The last of the kids graduates this May – and you’re looking forward to having a little extra cash. What should you do with it? The same thing you should have done when you paid off your car loan – direct those extra dollars to your retirement savings accounts.

If you’ve been saving for retirement for the last 20, 30 or 40 years, you’re almost at the finish line. But there are some strategies to make your last few years, likely at your peak salary and with a favorable cash flow, particularly productive. When retirement is just around the corner:

Max Out your 401(k). In 2013 the limits are generally the lesser of your income, or $17,500. However, that figure rises to $23,000 if you are age 50 or over.

Consider the HSA. If you are eligible, you might want to choose your company’s high-deductible health insurance option, and then make corresponding tax-deductible contributions to a Health Savings Account (HSA). The HSA contribution limits for 2013 are $3,250 for individuals and $6,450 for families. Plus, if you’re over 55 or older, you can sock away another $1,000. Remember, any unspent money in your HSA accumulates and can be withdrawn tax-free to pay for future qualifying medical expenses.
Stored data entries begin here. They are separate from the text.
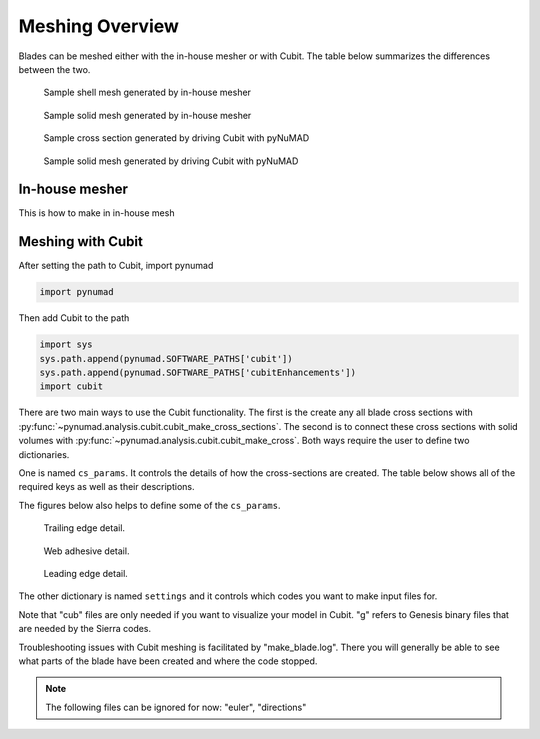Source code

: .. _meshing:

Meshing Overview
==================================

Blades can be meshed either with the in-house mesher or with Cubit. The table below summarizes 
the differences between the two. 

.. csv-table:: Comparison of meshing capabilities between the in-house mesher and Cubit.
   :file: compare_in_house_vs_cubit.csv
   :widths: 1, 1, 1
   :header-rows: 1



.. _sample_inHouse_shell:
.. figure:: /_static/images/shellMesh_inHouse.jpg

   Sample shell mesh generated by in-house mesher


.. _sample_inHouse_solid:
.. figure:: /_static/images/solidMesh_inHouse.jpg

   Sample solid mesh generated by in-house mesher



.. _cubit_sample_cross_section:
.. figure:: /_static/images/cubit/sampleCross-section.png

   Sample cross section generated by driving Cubit with pyNuMAD 

.. _cubit_sample_cross_section:
.. figure:: /_static/images/cubit/sample_solid_mesh_cubit.png

   Sample solid mesh generated by driving Cubit with pyNuMAD 

In-house mesher
---------------
This is how to make in in-house mesh 


Meshing with Cubit
------------------




After setting the path to Cubit, import pynumad

.. code-block:: python

   import pynumad


Then add Cubit to the path

.. code-block:: python

   import sys
   sys.path.append(pynumad.SOFTWARE_PATHS['cubit'])
   sys.path.append(pynumad.SOFTWARE_PATHS['cubitEnhancements'])  
   import cubit


There are two main ways to use the Cubit functionality. The first is the create any all blade cross sections with 
:py:func:`~pynumad.analysis.cubit.cubit_make_cross_sections`. The second is to connect these cross sections with 
solid volumes with :py:func:`~pynumad.analysis.cubit.cubit_make_cross`. Both ways require the user
to define two dictionaries. 

One is named ``cs_params``. It controls the details of how the cross-sections are created. The table below shows
all of the required keys as well as their descriptions. 

.. csv-table:: Key values for the ``cs_params`` dictionary needed for :py:func:`~pynumad.analysis.cubit.cubit_make_cross_sections` 
   and :py:func:`~pynumad.analysis.cubit.cubit_make_cross`.
   :file: cs_params_dict.csv
   :widths: 1, 1
   :header-rows: 1

The figures below also helps to define some of the ``cs_params``.

.. _cubit_sample_TE:
.. figure:: /_static/images/cubit/sampleTE.png

   
   Trailing edge detail.

.. _cubit_web_adhesive:
.. figure:: /_static/images/cubit/sampleWeb_adhesive.png
   
   Web adhesive detail.

.. _cubit_sample_LE:
.. figure:: /_static/images/cubit/sampleLE.png
   :width: 4.0in
   
   Leading edge detail.




The other dictionary is named ``settings`` and it controls which codes you want to make input files for.  

.. csv-table:: Key values for the ``settings`` dictionary needed for :py:func:`~pynumad.analysis.cubit.cubit_make_cross_sections` 
   and :py:func:`~pynumad.analysis.cubit.cubit_make_cross`.
   :file: settings_dict.csv
   :widths: 1, 1
   :header-rows: 1

Note that "cub" files are only needed if you want to visualize your model in Cubit. "g" refers to Genesis binary files 
that are needed by the Sierra codes. 


Troubleshooting issues with Cubit meshing is facilitated by "make_blade.log". There you will generally 
be able to see what parts of the blade have been created and where the code stopped.

.. Note:: 
    The following files can be ignored for now: "euler", "directions"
Better yet, after age 65, you have the additional flexibility to make taxable withdrawals to use for any purpose, as if it was an IRA.

Consider refinancing your mortgage. You may be able to lower total monthly expenses and raise liquidity by re-financing your mortgage. Sock anything you save in safer savings vehicles, earmarked for future big expenses that would otherwise cause you to borrow – a new car or a major home improvement.

Get in sync with your spouse. According to the Urban Institute, among two-income couples, nearly one in five retires in the same year, and another 30% within two years of each other. Keep in mind that quitting the 9 to 5 work schedule in tandem isn’t always the best move, both from a cash flow and adjustment perspective.

Map your move. If you plan on moving, take some trips to evaluate potential new hometowns. Consider medical care, proximity to family, access to cultural and recreational events, weather, and cost of living. And, importantly, try living on your estimated retirement budget for several months.